The south facade appears to have been modified at some time since its construction along Queen Anne-Colonial Revival lines. Its brick is red with mortar joints. Along the street are six garage doors interrupted by the main door in the fourth bay. The second story has two bay windows. Both they and the other windows are set with six-over-one double-hung sash.

On the inside, a main hall divides the garage bays into three on each side. They are open and unpartitioned. Portions of the original steam heating system remain. Upstairs there are many small rooms connected by narrow hallways. All are done with polished oak. Some have built-in cabinets with glazed doors.

==History==

In the 1860s, when Merchant acquired the first of two parcels he would combine to build the house on, Albany was feeling the effects of the rapid growth brought on by the completion of the Erie Canal four decades earlier. Its population had increased almost sixfold. Most new inhabitants were immigrants, who settled in the old Dutch colonial core of the city and then spilled over from it to the south, into neighborhoods like the Pastures, Mansion District and South End.
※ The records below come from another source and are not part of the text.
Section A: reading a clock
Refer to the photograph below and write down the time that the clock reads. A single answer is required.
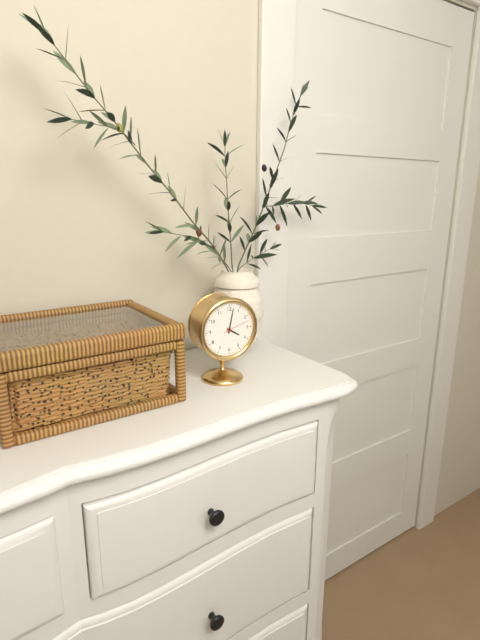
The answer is 4:02
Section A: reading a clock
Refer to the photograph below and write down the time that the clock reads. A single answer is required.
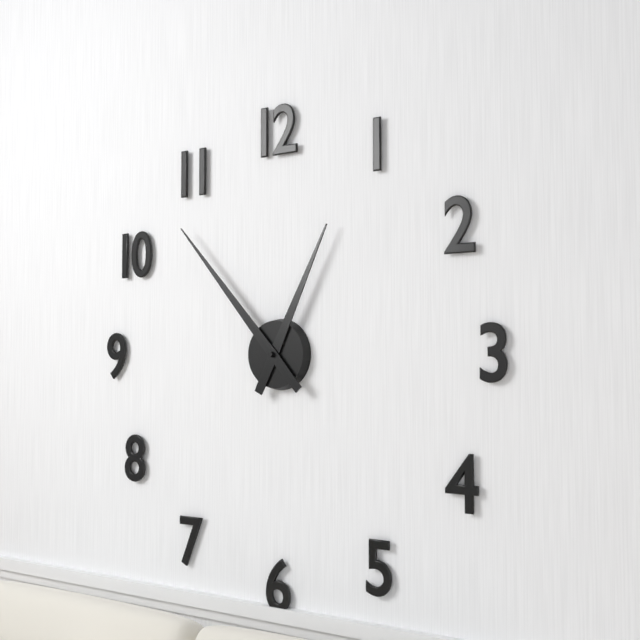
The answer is 12:53
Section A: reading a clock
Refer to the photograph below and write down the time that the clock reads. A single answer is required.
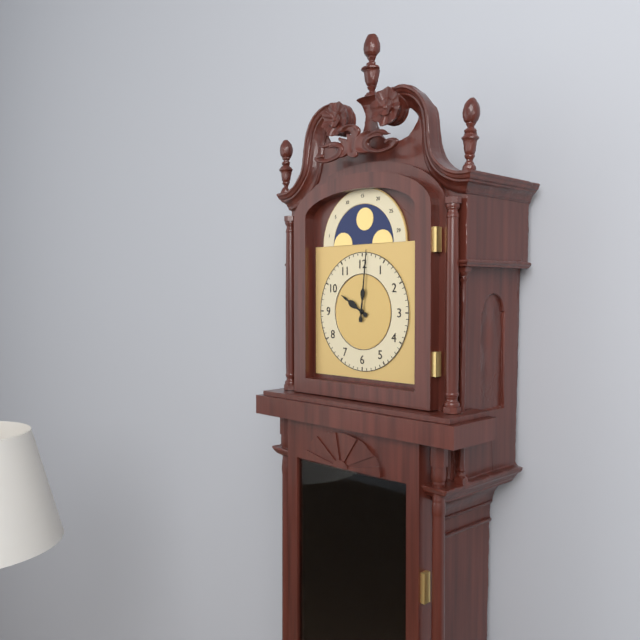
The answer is 10:01
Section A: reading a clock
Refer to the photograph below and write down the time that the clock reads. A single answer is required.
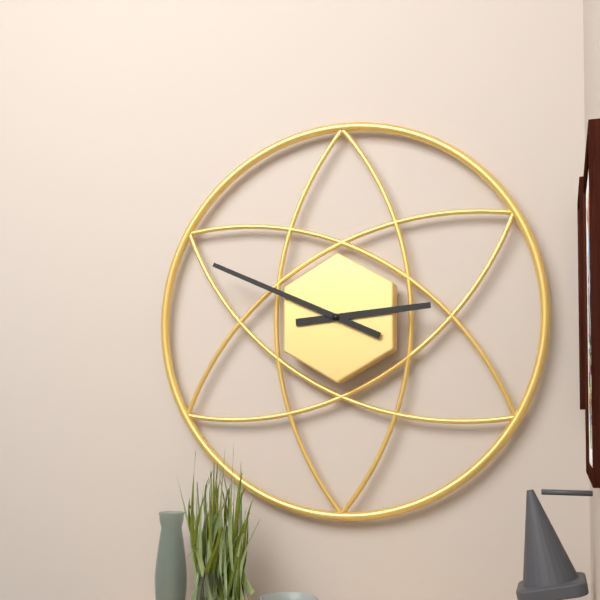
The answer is 2:49
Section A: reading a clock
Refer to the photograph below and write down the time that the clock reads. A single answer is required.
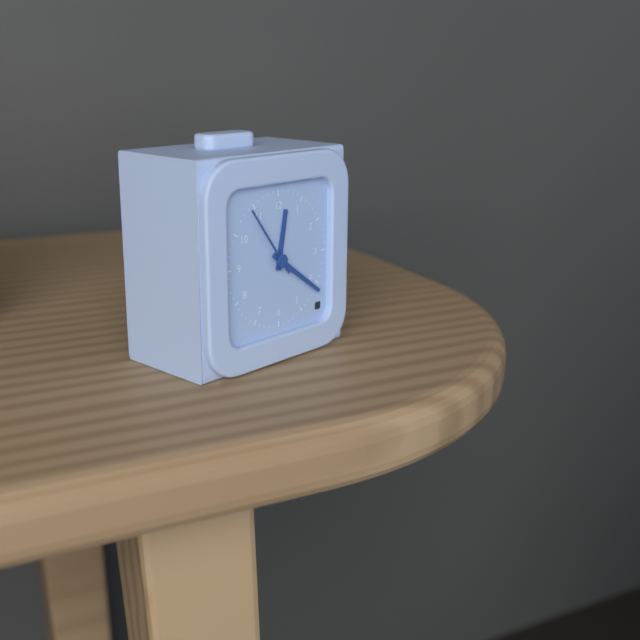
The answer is 12:21:54
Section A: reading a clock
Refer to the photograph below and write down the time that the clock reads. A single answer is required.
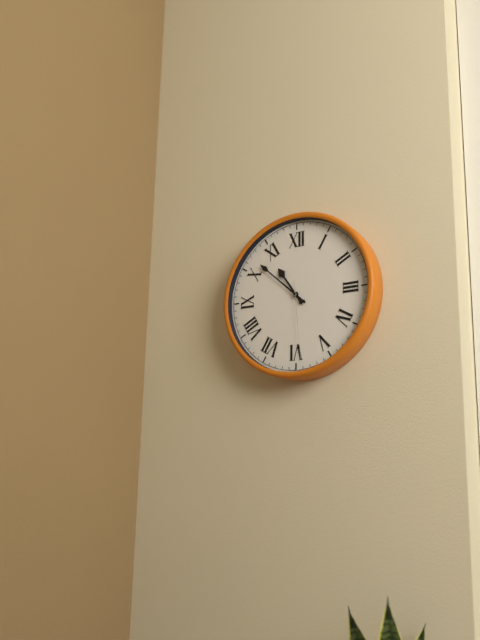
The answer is 10:52:29
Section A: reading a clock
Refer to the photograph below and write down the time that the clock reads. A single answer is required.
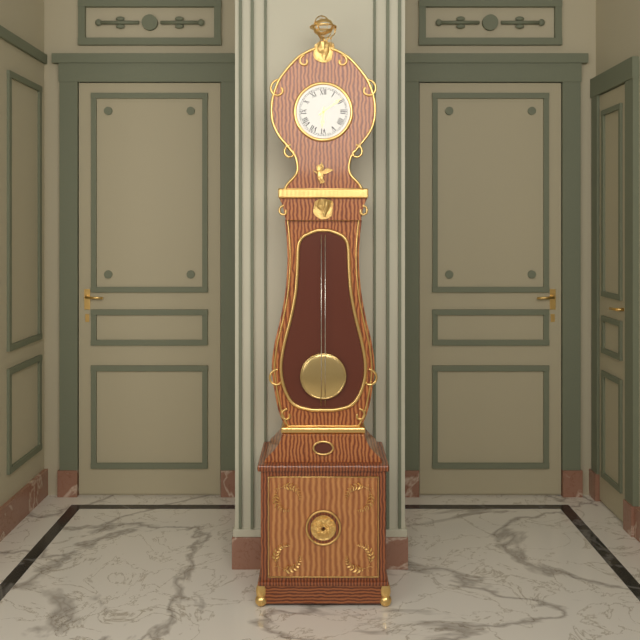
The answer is 6:09
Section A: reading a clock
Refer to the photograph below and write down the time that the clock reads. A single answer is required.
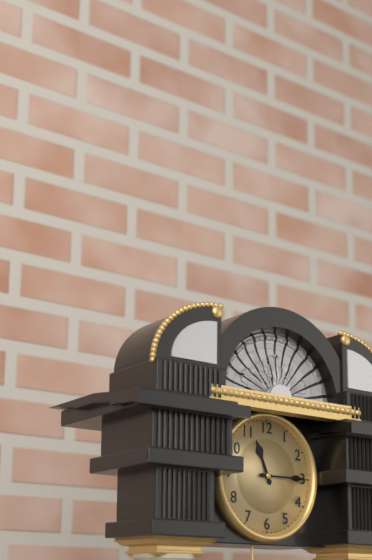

Some of those made wealthy by this prosperity began settling to the west of this area, on the higher ground where their houses could overlook the city and the Hudson River. The first major house in the Merchants' future neighborhood was the Samuel Hill mansion, today home to the Fort Orange Club, built around 1810. By the 1830s more large houses would be built opposite and rowhouses owned by the affluent lined many of the streets in the neighborhood.

Merchant owned the rowhouse at 186 Washington as of the Civil War. Afterwards he bought the neighboring lot and demolished both houses. The house he built exemplifies in its basic rectangular form, minor classical details and low pitched roof the kind of Italianate urban house in style during that period, the height of the style. More specific Italianate features are the five-bay plan, entrance detailing and decorative cornice. The tightly fit brownstone blocks on the front show the influence of the rising Renaissance Revival style.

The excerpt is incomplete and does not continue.